*** Begin section ***

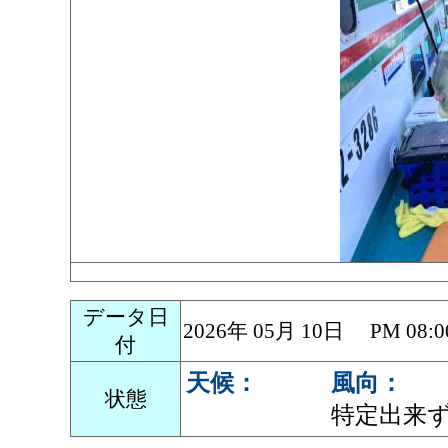
データ日
2026年 05月 10日 PM 0
付
天候：
風向：
状態
特定出来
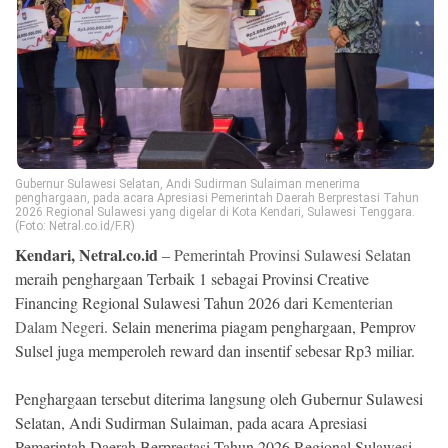
Ekonomi
Memori
Gubernur Sulawesi Selatan, Andi Sudirman Sulaiman menerima
penghargaan, pada acara Apresiasi Pemerintah Daerah Berprestasi Tahun
2026 Regional Sulawesi yang digelar di Kota Kendari, Sulawesi Tenggara.
(Foto: Netral.co.id/F.R)
Kendari, Netral.co.id
–
Pemerintah Provinsi Sulawesi Selatan
meraih penghargaan Terbaik 1 sebagai Provinsi Creative
Financing Regional Sulawesi Tahun 2026 dari
Kementerian
©
Copyright
Dalam Negeri
. Selain menerima piagam penghargaan, Pemprov
2026
Sulsel juga memperoleh reward dan insentif sebesar Rp3 miliar.
NETRAL
.
All
Right
Penghargaan tersebut diterima langsung oleh Gubernur Sulawesi
Reserved
Selatan, Andi Sudirman Sulaiman, pada acara Apresiasi
Pemerintah Daerah Berprestasi Tahun 2026 Regional Sulawesi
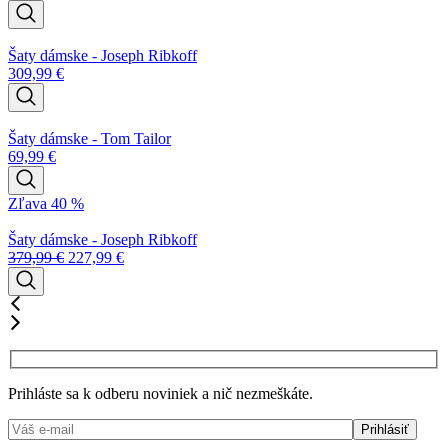
Šaty dámske - Joseph Ribkoff
309,99
€
Šaty dámske - Tom Tailor
69,99
€
Zľava 40 %
Šaty dámske - Joseph Ribkoff
379,99
€
227,99
€
Prihláste sa k odberu noviniek a nič nezmeškáte.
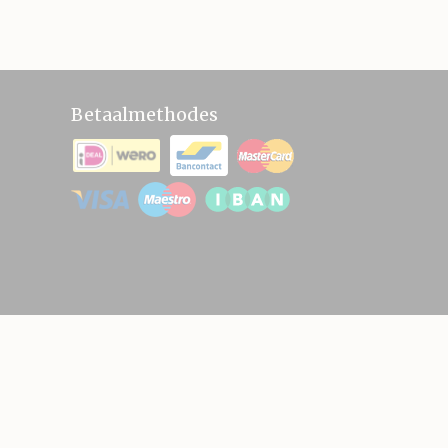
Betaalmethodes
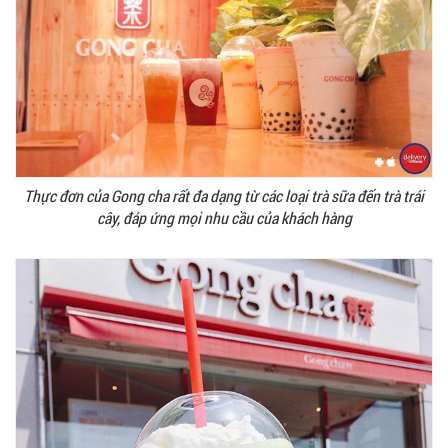
Thực đơn của Gong cha rất đa dạng từ các loại trà sữa đến trà trái
cây, đáp ứng mọi nhu cầu của khách hàng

*** End section ***

Using the material above, copy every line in which the string "Sudirman" occurs.

## The completed task
Gubernur Sulawesi Selatan, Andi Sudirman Sulaiman menerima
Selatan, Andi Sudirman Sulaiman, pada acara Apresiasi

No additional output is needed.